(Page segmentation data)
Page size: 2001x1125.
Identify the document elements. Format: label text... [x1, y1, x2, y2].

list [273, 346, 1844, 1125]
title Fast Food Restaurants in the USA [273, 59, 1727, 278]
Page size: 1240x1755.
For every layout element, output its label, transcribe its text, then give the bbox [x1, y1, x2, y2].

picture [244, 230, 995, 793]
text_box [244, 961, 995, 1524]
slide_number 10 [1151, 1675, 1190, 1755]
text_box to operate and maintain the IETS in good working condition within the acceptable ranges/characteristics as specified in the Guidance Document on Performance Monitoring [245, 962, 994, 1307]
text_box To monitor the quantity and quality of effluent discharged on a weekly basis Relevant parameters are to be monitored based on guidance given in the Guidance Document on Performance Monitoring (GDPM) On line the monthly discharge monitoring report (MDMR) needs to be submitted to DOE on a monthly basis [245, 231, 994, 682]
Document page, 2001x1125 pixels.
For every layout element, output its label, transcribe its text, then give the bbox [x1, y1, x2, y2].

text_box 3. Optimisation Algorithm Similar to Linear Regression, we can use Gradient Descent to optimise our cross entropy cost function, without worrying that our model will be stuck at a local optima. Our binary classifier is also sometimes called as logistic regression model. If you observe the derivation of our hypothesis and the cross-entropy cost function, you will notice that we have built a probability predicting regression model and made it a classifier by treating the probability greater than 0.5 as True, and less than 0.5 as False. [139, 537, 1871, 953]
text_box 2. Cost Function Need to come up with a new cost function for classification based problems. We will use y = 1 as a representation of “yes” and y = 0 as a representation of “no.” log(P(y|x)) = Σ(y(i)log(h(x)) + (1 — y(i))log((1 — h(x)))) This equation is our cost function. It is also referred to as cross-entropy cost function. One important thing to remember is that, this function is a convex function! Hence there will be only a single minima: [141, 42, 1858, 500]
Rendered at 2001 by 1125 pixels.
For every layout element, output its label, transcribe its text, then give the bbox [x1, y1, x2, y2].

## DIRECTIVE
Return, line for line and unchanged, the data from its first line through the line containing "Rendered at 2001 by 1125 pixels.".

## RESPONSE TO THE TASK
Page size: 2001x1125.
Identify the document elements. Format: label text... [x1, y1, x2, y2].

list [273, 346, 1844, 1125]
title Fast Food Restaurants in the USA [273, 59, 1727, 278]
Page size: 1240x1755.
For every layout element, output its label, transcribe its text, then give the bbox [x1, y1, x2, y2].

picture [244, 230, 995, 793]
text_box [244, 961, 995, 1524]
slide_number 10 [1151, 1675, 1190, 1755]
text_box to operate and maintain the IETS in good working condition within the acceptable ranges/characteristics as specified in the Guidance Document on Performance Monitoring [245, 962, 994, 1307]
text_box To monitor the quantity and quality of effluent discharged on a weekly basis Relevant parameters are to be monitored based on guidance given in the Guidance Document on Performance Monitoring (GDPM) On line the monthly discharge monitoring report (MDMR) needs to be submitted to DOE on a monthly basis [245, 231, 994, 682]
Document page, 2001x1125 pixels.
For every layout element, output its label, transcribe its text, then give the bbox [x1, y1, x2, y2].

text_box 3. Optimisation Algorithm Similar to Linear Regression, we can use Gradient Descent to optimise our cross entropy cost function, without worrying that our model will be stuck at a local optima. Our binary classifier is also sometimes called as logistic regression model. If you observe the derivation of our hypothesis and the cross-entropy cost function, you will notice that we have built a probability predicting regression model and made it a classifier by treating the probability greater than 0.5 as True, and less than 0.5 as False. [139, 537, 1871, 953]
text_box 2. Cost Function Need to come up with a new cost function for classification based problems. We will use y = 1 as a representation of “yes” and y = 0 as a representation of “no.” log(P(y|x)) = Σ(y(i)log(h(x)) + (1 — y(i))log((1 — h(x)))) This equation is our cost function. It is also referred to as cross-entropy cost function. One important thing to remember is that, this function is a convex function! Hence there will be only a single minima: [141, 42, 1858, 500]
Rendered at 2001 by 1125 pixels.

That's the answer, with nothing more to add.